## [Problem to solve]
Gather each line in the entries that includes the string "input".

## [Material for the task]

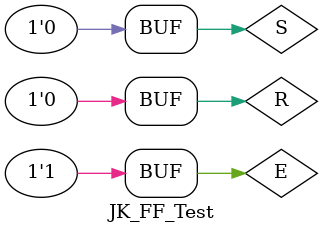
<source format=v>
module andGate(c,a,b);
input a,b;
output c;
wire a,b,c;
and(c,a,b);
endmodule


module norGate(c,a,b);
input a,b;
output c;
wire a,b,c;
nor(c,a,b);
endmodule





module notGate(c,a);
input a;
output c;
wire a,c;
not(c,a);
endmodule


module JK_FF_Test;
reg R,E,S;
wire t1,t2,Q_bar,Q;

notGate g1(Q_bar,Q);
andGate g2(t1,R,E);
andGate g3(t2,S,E);

norGate g4(Q,Q_bar,t1);
norGate g5(Q_bar,Q,t2);


initial
	begin
		#5 R=1'b0;
		#5 S=1'b0;
		#5 E=1'b1;
		
	
		#15 R=1'b1;
		#25 S=1'b0;


		#35 R=1'b0;
		#45 S=1'b1;


		#55 R=1'b1;
		#65 S=1'b1;


		#75 R=1'b0;
		#85 S=1'b0;		
	end
initial
		$monitor($time,"input R=%b S=%b --output-- Q=%b , Q_bar=%b ",R,S,Q,Q_bar);
endmodule



</source>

## [Response box]
input a,b;
input a,b;
input a;
		$monitor($time,"input R=%b S=%b --output-- Q=%b , Q_bar=%b ",R,S,Q,Q_bar);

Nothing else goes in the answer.